Flawed Policy Proposals
The Coalition's plan to directly link migration numbers to housing completions is a political reaction, not a planning solution. Housing and migration are connected, but migration is not the main cause of the housing crisis. Migrants contribute to supply by working in construction and other sectors. A blunt cut to migration could restrict the labour force needed to build houses and infrastructure.
A better approach would be to stabilise the size and composition of the temporary population, as Canada has recently done. Australia should ask: how many temporary migrants are here, what rights do they have, and when should there be a pathway to permanence?
Stereotypes and False Assumptions
The Coalition's proposal to bar non-citizens from welfare and the NDIS plays into the false stereotype that migrants live off benefits. In reality, migrants contribute more in taxes than they consume in benefits, and temporary migrants generally lack access to welfare. Many temporary migrants pay taxes for services they cannot use.

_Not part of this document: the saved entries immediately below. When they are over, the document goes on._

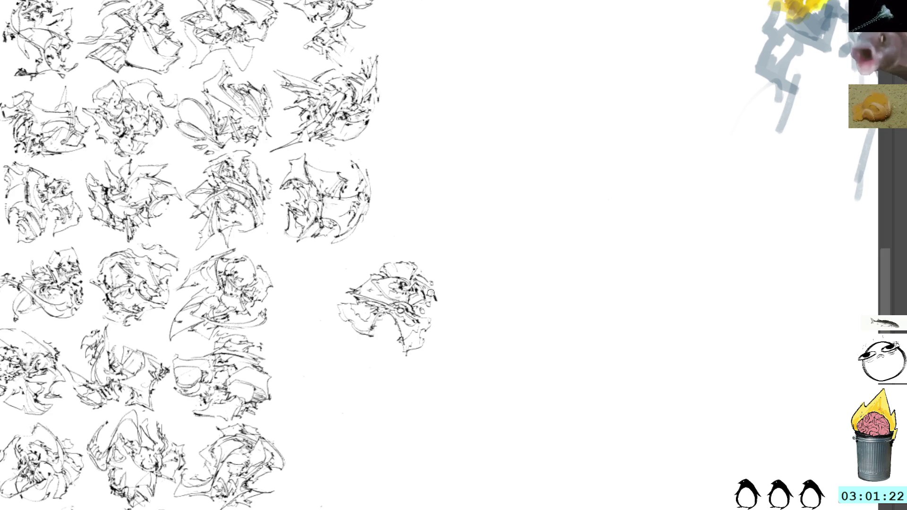
# Step: Move and tilt the new thumbnail into the empty slot at the end of the fourth row
pyautogui.press('ctrl+t')
pyautogui.moveTo(416, 299)
pyautogui.mouseDown()
pyautogui.moveTo(350, 284)
pyautogui.moveTo(406, 199)
pyautogui.moveTo(415, 209)
pyautogui.mouseUp()
pyautogui.moveTo(333, 280); pyautogui.dragTo(348, 299)
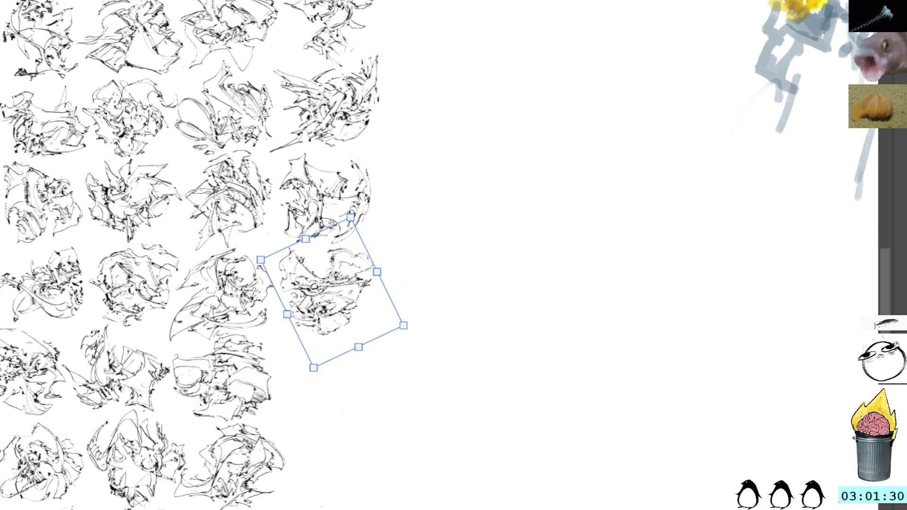
pyautogui.press('Escape')
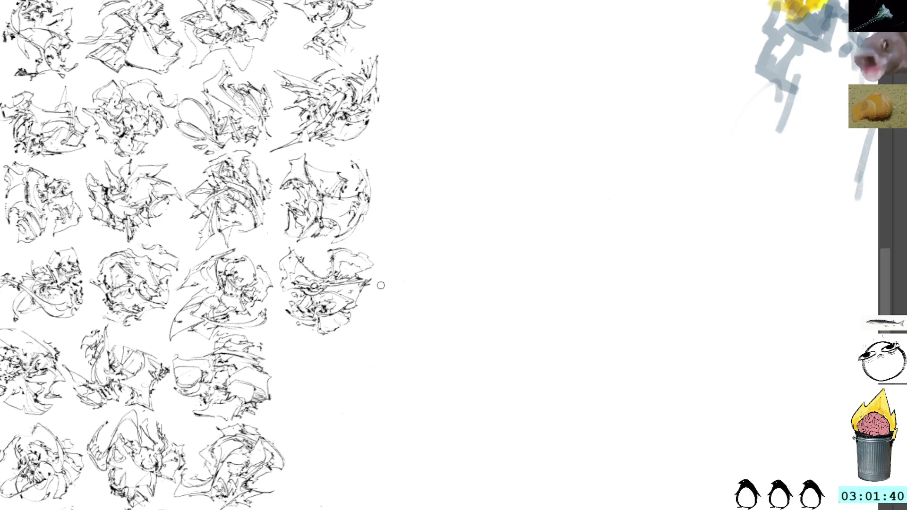
# Step: Pan to blank canvas beside the grid and start a new thumbnail with a small ink mark
pyautogui.moveTo(421, 310); pyautogui.dragTo(408, 248)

Permanent residence is typically granted to those who have already spent years in Australia on temporary visas, working, studying, and building networks. Sending them home and replacing them with new arrivals would harm productivity and social cohesion.
Political Motivations
The Coalition's tough talk targets One Nation, not Labor. But as Penny Wong and Julian Hill have noted, one cannot out-Pauline Pauline. This rhetoric risks feeding stereotypes and alienating business groups reliant on migration.
Australia needs a serious migration debate that addresses the overgrown temporary system, which has led to exploitation, infrastructure stress, and social fragmentation. The task is to manage temporariness better: fewer people stuck in limbo, clearer pathways for contributors, stronger protections, and better planning.
That would be a serious migration policy. The rest is just politics.